→ What the exercise asks
A word-for-word copy of the data is what's wanted; pictures stay out of it.
---------- Records for this exercise ----------
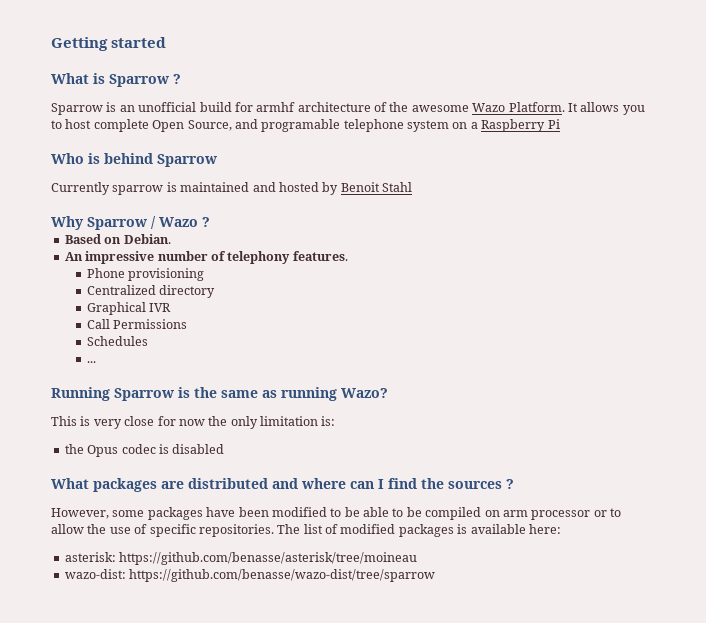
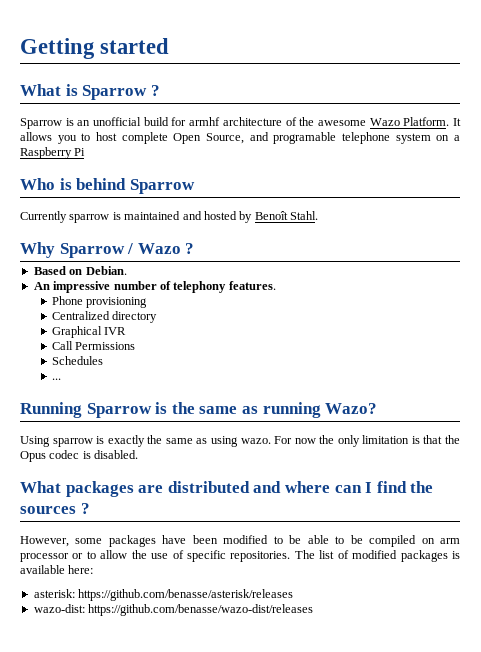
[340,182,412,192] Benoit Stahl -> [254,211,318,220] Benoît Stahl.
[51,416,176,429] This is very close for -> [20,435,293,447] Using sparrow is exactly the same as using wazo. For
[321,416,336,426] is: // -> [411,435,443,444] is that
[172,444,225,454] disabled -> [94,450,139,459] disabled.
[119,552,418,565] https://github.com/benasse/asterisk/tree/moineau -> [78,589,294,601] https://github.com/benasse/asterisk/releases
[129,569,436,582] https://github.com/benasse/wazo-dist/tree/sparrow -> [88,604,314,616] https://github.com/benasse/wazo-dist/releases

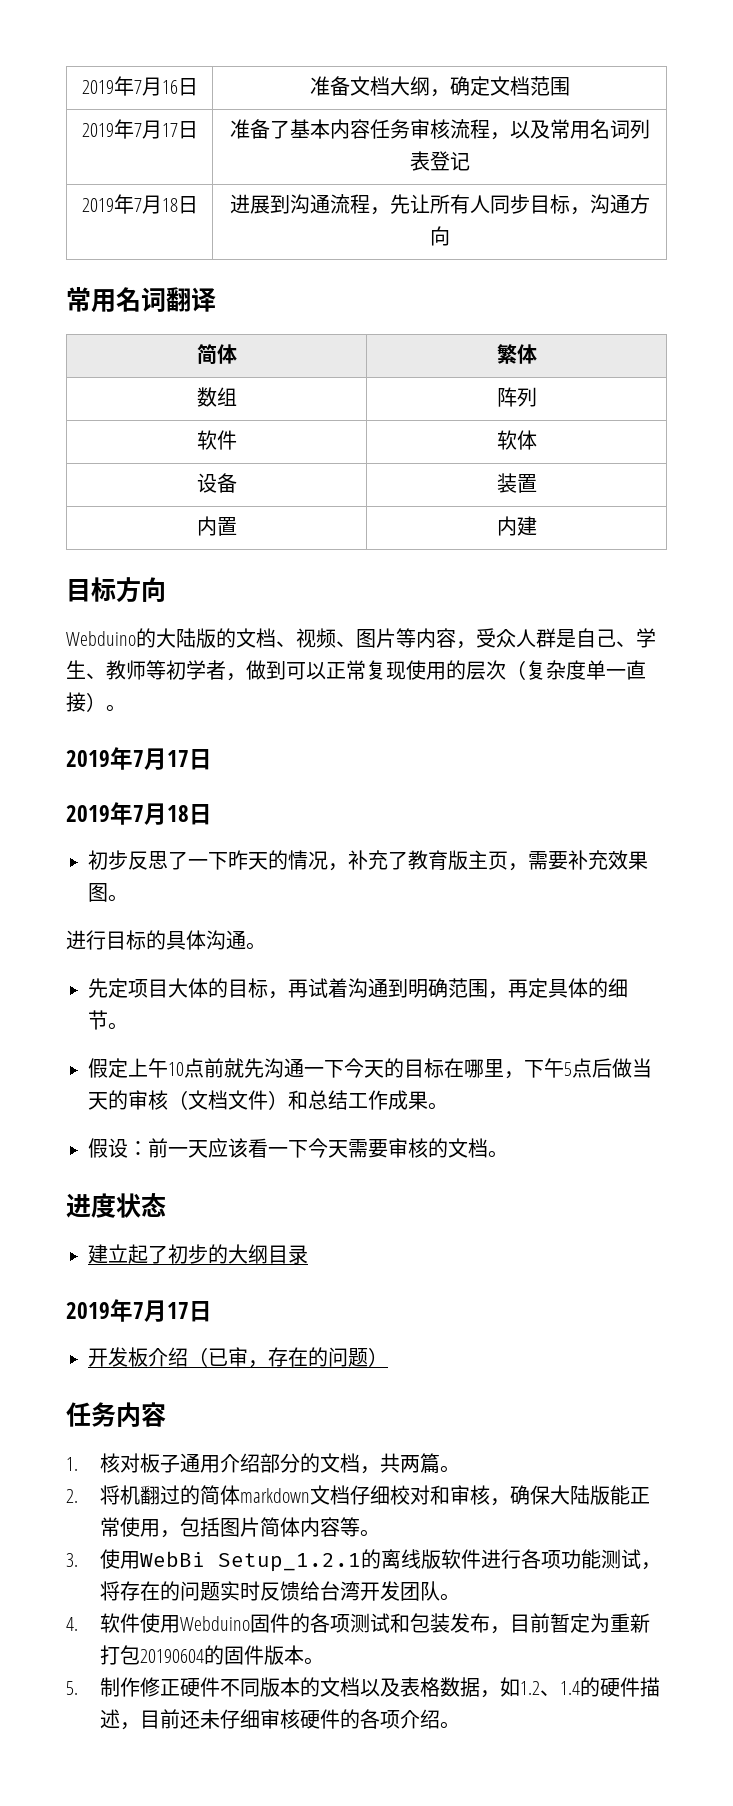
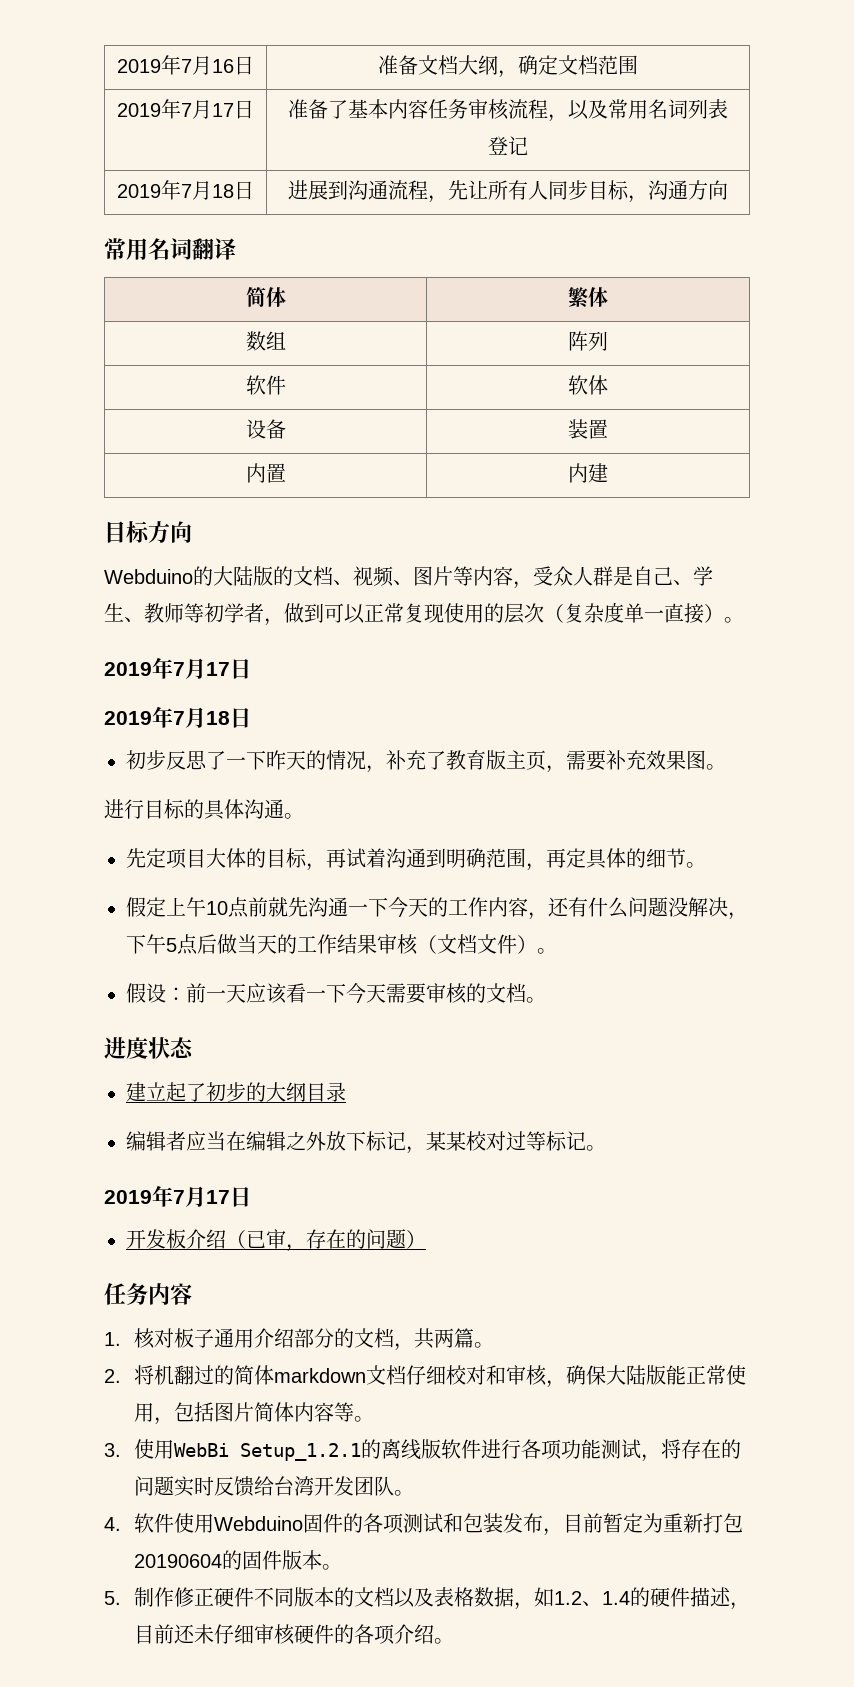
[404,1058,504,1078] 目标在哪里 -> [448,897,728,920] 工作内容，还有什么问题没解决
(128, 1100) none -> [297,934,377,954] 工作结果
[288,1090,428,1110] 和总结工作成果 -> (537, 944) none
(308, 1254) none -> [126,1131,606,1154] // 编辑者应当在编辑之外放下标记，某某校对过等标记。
----------
→ Response area
[340,182,412,192] Benoit Stahl -> [254,211,318,220] Benoît Stahl.
[51,416,176,429] This is very close for -> [20,435,293,447] Using sparrow is exactly the same as using wazo. For
[321,416,336,426] is: // -> [411,435,443,444] is that
[172,444,225,454] disabled -> [94,450,139,459] disabled.
[119,552,418,565] https://github.com/benasse/asterisk/tree/moineau -> [78,589,294,601] https://github.com/benasse/asterisk/releases
[129,569,436,582] https://github.com/benasse/wazo-dist/tree/sparrow -> [88,604,314,616] https://github.com/benasse/wazo-dist/releases

[404,1058,504,1078] 目标在哪里 -> [448,897,728,920] 工作内容，还有什么问题没解决
(128, 1100) none -> [297,934,377,954] 工作结果
[288,1090,428,1110] 和总结工作成果 -> (537, 944) none
(308, 1254) none -> [126,1131,606,1154] // 编辑者应当在编辑之外放下标记，某某校对过等标记。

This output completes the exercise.